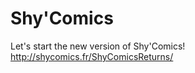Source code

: Shy'Comics
==========

Let's start the new version of Shy'Comics!
http://shycomics.fr/ShyComicsReturns/
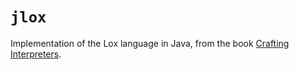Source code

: # `jlox`
Implementation of the Lox language in Java, from the book [Crafting Interpreters](http://craftinginterpreters.com/).
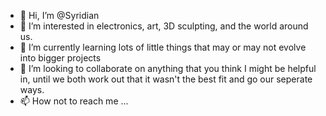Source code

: - 👋 Hi, I’m @Syridian
- 👀 I’m interested in electronics, art, 3D sculpting, and the world around us.
- 🌱 I’m currently learning lots of little things that may or may not evolve into bigger projects 
- 💞️ I’m looking to collaborate on anything that you think I might be helpful in, until we both work out that it wasn't the best fit and go our seperate ways. 
- 📫 How not to reach me ...

<!---
Syridian/Syridian is a ✨ special ✨ repository because its `README.md` (this file) appears on your GitHub profile.
You can click the Preview link to take a look at your changes.
--->
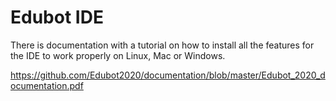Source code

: # Edubot IDE

There is documentation with a tutorial on how to install all the features for the IDE to work properly on Linux, Mac or Windows.

https://github.com/Edubot2020/documentation/blob/master/Edubot_2020_documentation.pdf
........
Reproduce all of the data with every instance of "Source code" swapped for "Raw text" and everything else left as it is. Omit the pictures from your answer.

● **Solution for this problem**:
Raw text

: Shy'Comics
==========

Let's start the new version of Shy'Comics!
http://shycomics.fr/ShyComicsReturns/
Raw text

: # `jlox`
Implementation of the Lox language in Java, from the book [Crafting Interpreters](http://craftinginterpreters.com/).
Raw text

: - 👋 Hi, I’m @Syridian
- 👀 I’m interested in electronics, art, 3D sculpting, and the world around us.
- 🌱 I’m currently learning lots of little things that may or may not evolve into bigger projects 
- 💞️ I’m looking to collaborate on anything that you think I might be helpful in, until we both work out that it wasn't the best fit and go our seperate ways. 
- 📫 How not to reach me ...

<!---
Syridian/Syridian is a ✨ special ✨ repository because its `README.md` (this file) appears on your GitHub profile.
You can click the Preview link to take a look at your changes.
--->
Raw text

: # Edubot IDE

There is documentation with a tutorial on how to install all the features for the IDE to work properly on Linux, Mac or Windows.

https://github.com/Edubot2020/documentation/blob/master/Edubot_2020_documentation.pdf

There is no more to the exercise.